BERLIN —The coronavirus pandemic, with its simultaneous health and economic crises, is deepening fault lines within Europe in a way some leaders fear could prove to be a final reckoning.
The cohesion of the European Union had been battered by Brexit, bruised by the political fallout from the 2015 migration surge and the 2008 financial crisis, and challenged by rising autocracy in the east that runs contrary to the professed ideals of the European project.
Now, if Europe’s leaders cannot chart a more united course, the project lies in what one of its architects described this week as “mortal danger.”
In the early days of the coronavirus outbreak, the response among European Union member states showed that national interests trump more-altruistic European ideals. Border restrictions were reimposed haphazardly, and Germany and France threw up export bans on medical equipment such as masks and ventilators, even as Italy clamored for assistance.
Quick to capitalize were the propaganda machines of Russia and China. Moscow and Beijing have swept in with much-trumpeted — if sometimes defective — medical aid, pushing a savior narrative and providing fodder for the region’s Euroskeptics.

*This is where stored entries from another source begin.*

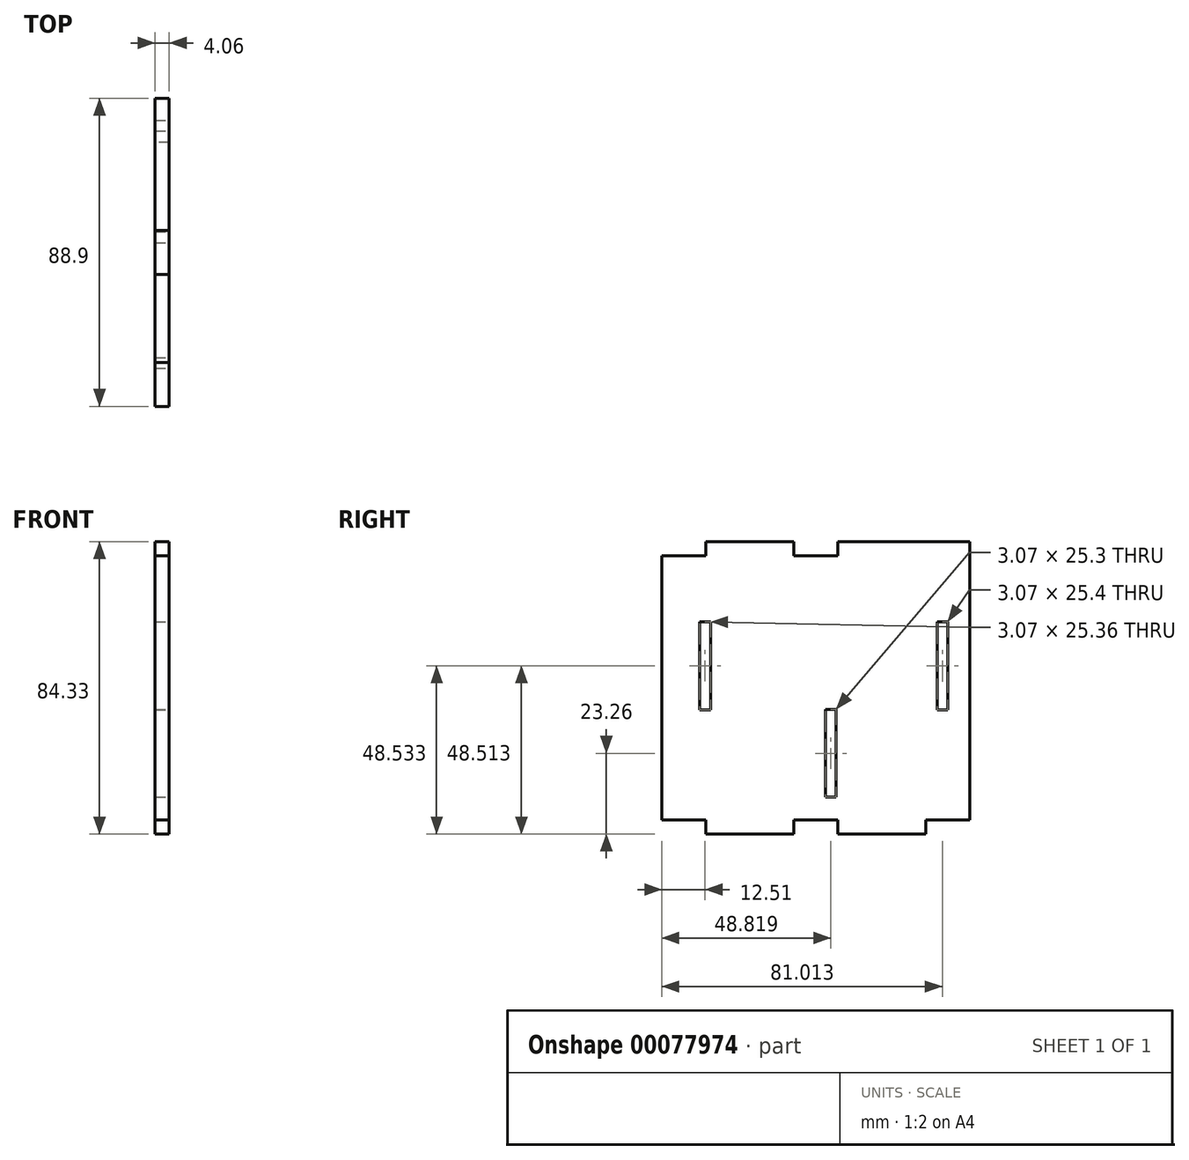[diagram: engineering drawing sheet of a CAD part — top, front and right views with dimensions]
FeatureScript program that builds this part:
annotation { "Feature Type Name" : "Feature", "Feature Type Description" : "" }
export const myFeature = defineFeature(function(context is Context, id is Id, definition is map)
    precondition{}
    {
        {
            var Q0;
            Q0=qCreatedBy(makeId("Right.planeOp"),FACE);
            var sketch = newSketch(context, id + "F0", { "sketchPlane" : qUnion([Q0])});
            skLineSegment(sketch, "E0.left", {"start": v(50.8, 39.26) * mm, "end": v(50.8, -36.94) * mm});
            skLineSegment(sketch, "E0.right", {"start": v(-38.1, 39.26) * mm, "end": v(-38.1, -36.94) * mm});
            skLineSegment(sketch, "E1", {"start": v(50.8, 1.16) * mm, "end": v(-38.1, 1.16) * mm});
            skLineSegment(sketch, "E2", {"start": v(12.7, 39.26) * mm, "end": v(0, 39.26) * mm});
            skLineSegment(sketch, "E3", {"start": v(38.1, 43.33) * mm, "end": v(12.7, 43.33) * mm});
            skLineSegment(sketch, "E4", {"start": v(-25.4, 43.33) * mm, "end": v(-25.4, 39.26) * mm});
            skLineSegment(sketch, "E5.left", {"start": v(12.7, 39.26) * mm, "end": v(12.7, 43.33) * mm});
            skLineSegment(sketch, "E5.right", {"start": v(0, 39.26) * mm, "end": v(0, 43.33) * mm});
            skLineSegment(sketch, "E6.trimOffspring", {"start": v(0, 43.33) * mm, "end": v(-25.4, 43.33) * mm});
            skLineSegment(sketch, "E7.trimOffspring", {"start": v(-25.4, 39.26) * mm, "end": v(-38.1, 39.26) * mm});
            skLineSegment(sketch, "E8.MirrorCS", {"start": v(38.1, -41) * mm, "end": v(12.7, -41) * mm});
            skLineSegment(sketch, "E9.MirrorCS", {"start": v(12.7, -36.94) * mm, "end": v(12.7, -41) * mm});
            skLineSegment(sketch, "E10.MirrorCS", {"start": v(0, -36.94) * mm, "end": v(0, -41) * mm});
            skLineSegment(sketch, "E11.MirrorCS", {"start": v(0, -41) * mm, "end": v(-25.4, -41) * mm});
            skLineSegment(sketch, "E12.MirrorCS", {"start": v(-25.4, -41) * mm, "end": v(-25.4, -36.94) * mm});
            skLineSegment(sketch, "E13.trimOffspring", {"start": v(12.7, -36.94) * mm, "end": v(0, -36.94) * mm});
            skLineSegment(sketch, "E14.trimOffspring", {"start": v(-25.4, -36.94) * mm, "end": v(-38.1, -36.94) * mm});
            skLineSegment(sketch, "E15.bottom", {"start": v(38.1, 43.33) * mm, "end": v(50.8, 43.33) * mm});
            skLineSegment(sketch, "E15.right", {"start": v(50.8, 43.33) * mm, "end": v(50.8, 39.26) * mm});
            skPoint(sketch, "E16.MirrorCS.start.orphan", {"position": v(38.1, -36.94) * mm});
            skPoint(sketch, "E0.bottom.end.orphan", {"position": v(38.1, 39.26) * mm});
            skLineSegment(sketch, "E17", {"start": v(38.1, -36.94) * mm, "end": v(50.8, -36.94) * mm});
            skLineSegment(sketch, "E18", {"start": v(38.1, -41) * mm, "end": v(38.1, -36.94) * mm});
            skSolve(sketch);
        }
        {
            var Q0;
            Q0=qSketchRegion(id+"F0",true);
            extrude(context, id + "F1", {"entities" : qUnion([Q0]), "depth" : 4.06 * mm});
        }
        {
            var Q0;
            Q0=makeQuery(id+"F1.opExtrude","CAP_FACE",FACE,{"disambiguationData":[OSD([sQuery(id+"F0.wireOp",EDGE,"E0.top"),sQuery(id+"F0.wireOp",EDGE,"E0.left"),sQuery(id+"F0.wireOp",EDGE,"E0.right"),sQuery(id+"F0.wireOp",EDGE,"n29zO06o-gDxo-vX3y-oJDm-HRG5ElsrULuQ"),sQuery(id+"F0.wireOp",EDGE,"4MnWMn7D-OnMf-LYy8-2Vb4-XY7oqSbkhUoS"),sQuery(id+"F0.wireOp",EDGE,"E3"),sQuery(id+"F0.wireOp",EDGE,"E4"),sQuery(id+"F0.wireOp",EDGE,"E5.left"),sQuery(id+"F0.wireOp",EDGE,"E5.right"),sQuery(id+"F0.wireOp",EDGE,"E6.trimOffspring"),sQuery(id+"F0.wireOp",EDGE,"E2"),sQuery(id+"F0.wireOp",EDGE,"E7.trimOffspring"),sQuery(id+"F0.wireOp",EDGE,"E16.MirrorCS"),sQuery(id+"F0.wireOp",EDGE,"E8.MirrorCS"),sQuery(id+"F0.wireOp",EDGE,"E9.MirrorCS"),sQuery(id+"F0.wireOp",EDGE,"E10.MirrorCS"),sQuery(id+"F0.wireOp",EDGE,"E11.MirrorCS"),sQuery(id+"F0.wireOp",EDGE,"E12.MirrorCS"),sQuery(id+"F0.wireOp",EDGE,"E13.trimOffspring"),sQuery(id+"F0.wireOp",EDGE,"E14.trimOffspring")])],"isStart":false});
            var sketch = newSketch(context, id + "F2", { "sketchPlane" : qUnion([Q0])});
            skLineSegment(sketch, "E19", {"start": v(50.8, -36.94) * mm, "end": v(50.8, -36.94) * mm});
            skLineSegment(sketch, "E20.MirrorCS", {"start": v(-27.13, 20.21) * mm, "end": v(-27.13, -5.15) * mm});
            skLineSegment(sketch, "E21.MirrorCS", {"start": v(-27.13, 20.21) * mm, "end": v(-24.05, 20.21) * mm});
            skLineSegment(sketch, "E22.MirrorCS", {"start": v(-27.13, -5.15) * mm, "end": v(-24.05, -5.15) * mm});
            skLineSegment(sketch, "E23", {"start": v(-24.05, 20.21) * mm, "end": v(-24.05, -5.15) * mm});
            skLineSegment(sketch, "E24.0", {"start": v(9.18, 7.61) * mm, "end": v(9.18, 32.91) * mm});
            skLineSegment(sketch, "E25", {"start": v(9.18, 32.91) * mm, "end": v(12.26, 32.91) * mm});
            skLineSegment(sketch, "E26.bottom", {"start": v(12.26, 32.91) * mm, "end": v(9.18, 32.91) * mm});
            skLineSegment(sketch, "E26.top", {"start": v(12.26, 7.61) * mm, "end": v(9.18, 7.61) * mm});
            skLineSegment(sketch, "E26.left", {"start": v(12.26, 32.91) * mm, "end": v(12.26, 7.61) * mm});
            skLineSegment(sketch, "E26.right", {"start": v(9.18, 32.91) * mm, "end": v(9.18, 7.61) * mm});
            skLineSegment(sketch, "E27.MirrorCS", {"start": v(12.26, -5.09) * mm, "end": v(9.18, -5.09) * mm});
            skLineSegment(sketch, "E28.MirrorCS", {"start": v(12.26, -30.4) * mm, "end": v(12.26, -5.09) * mm});
            skLineSegment(sketch, "E29.MirrorCS", {"start": v(9.18, -5.09) * mm, "end": v(9.18, -30.4) * mm});
            skLineSegment(sketch, "E30.MirrorCS", {"start": v(9.18, -30.4) * mm, "end": v(12.26, -30.4) * mm});
            skLineSegment(sketch, "E31", {"start": v(50.8, 20.21) * mm, "end": v(44.45, 20.21) * mm});
            skLineSegment(sketch, "E32", {"start": v(44.45, 20.21) * mm, "end": v(44.45, -5.19) * mm});
            skLineSegment(sketch, "E33.0", {"start": v(41.38, 20.21) * mm, "end": v(41.38, -5.19) * mm});
            skLineSegment(sketch, "E34", {"start": v(41.38, 20.21) * mm, "end": v(44.45, 20.21) * mm});
            skLineSegment(sketch, "E35", {"start": v(44.45, -5.19) * mm, "end": v(41.38, -5.19) * mm});
            skSolve(sketch);
        }
        {
            var Q0;
            Q0=makeQuery(id+"F2.imprint","IMPRINT",FACE,{"disambiguationData":[TD([[makeQuery(id+"F2.imprint","IMPRINT",EDGE,{"derivedFrom":sQuery(id+"F2.wireOp",EDGE,"E20.MirrorCS")}),1.0]])]});
            var Q1;
            Q1=makeQuery(id+"F2.imprint","IMPRINT",FACE,{"disambiguationData":[TD([[makeQuery(id+"F2.imprint","IMPRINT",EDGE,{"derivedFrom":sQuery(id+"F2.wireOp",EDGE,"E26.bottom")}),1.0]])]});
            var Q2;
            Q2=makeQuery(id+"F2.imprint","IMPRINT",FACE,{"disambiguationData":[TD([[makeQuery(id+"F2.imprint","IMPRINT",EDGE,{"derivedFrom":sQuery(id+"F2.wireOp",EDGE,"E27.MirrorCS")}),1.0]])]});
            var Q3;
            Q3=makeQuery(id+"F2.imprint","IMPRINT",FACE,{"disambiguationData":[TD([[makeQuery(id+"F2.imprint","IMPRINT",EDGE,{"derivedFrom":sQuery(id+"F2.wireOp",EDGE,"E32")}),-1.0]])]});
            extrude(context, id + "F3", {"entities" : qUnion([Q0, Q1, Q2, Q3]), "operationType" : NewBodyOperationType.REMOVE, "oppositeDirection" : true, "depth" : 25.4 * mm});
        }
    });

E. U. countries have begun to coordinate their efforts to procure supplies, and they have sent more aid to hard-hit Italy than China has. But the past week has seen a reemergence of a north-south rift over how to handle the economic response. The union is also being pulled east and west, as Hungarian Prime Minister Viktor Orban has used emergency powers to effectively suspend democracy, riding roughshod over Europe’s basic principles of the rule of law.
Collectively, these tensions could overwhelm the alliance.
“This could be the straw that breaks the camel’s back,” Nathalie Tocci, director of the International Affairs Institute in Italy. “The reason why coronavirus is such an epochal challenge is not that it brought things out of the blue. It touches on all spheres and does so by accentuating dynamics that are already there. It’s as if it is bringing the extreme out of everything.”
Norbert Röttgen, a German politician jockeying to succeed Chancellor Angela Merkel, likened the continent’s infighting to “a grueling trench war,” as he joined the chorus of voices warning that the E. U. is in grave peril.
The debate has indeed been bitter. After nine countries, including Italy and Spain, requested financial support in the form of “corona bonds,” Dutch Finance Minister Wopke Hoekstra said Brussels should study why some governments lacked the financial wherewithal to fight the crisis on their own.
That comment, made during a private conference call of E. U. finance ministers, touched off a firestorm, since it sounded to critics as though the Dutch were trying to turn a health crisis, whose origins had little to do with the actions of any European government, into a fiscal morality play.
The remarks were “repugnant,” said Portuguese Prime Minister António Costa. “Either the E. U. does what needs to be done or it will end,” he added.
A separate videoconference call last week among E. U. leaders, which was intended to be a fairly brief check-in, spiraled into unusually angry discussion and extended for more than three hours, diplomats familiar with the meeting said.
“The climate that seems to reign among heads of state and government and the lack of European solidarity pose a mortal danger to the European Union,” Jacques Delors, a 94-year-old French politician who played a leading role in the creation of the bloc’s modern form, warned in a rare statement.
The debate has reopened wounds that had just barely scarred over from the 2008 financial crisis, when Germany led Europeans in imposing painful austerity measures on Greece and Italy in exchange for financial assistance.
Now, with needs even more acute, some are left wondering: If the richer E. U. countries are not willing to support their struggling neighbors, what’s the point of membership at all?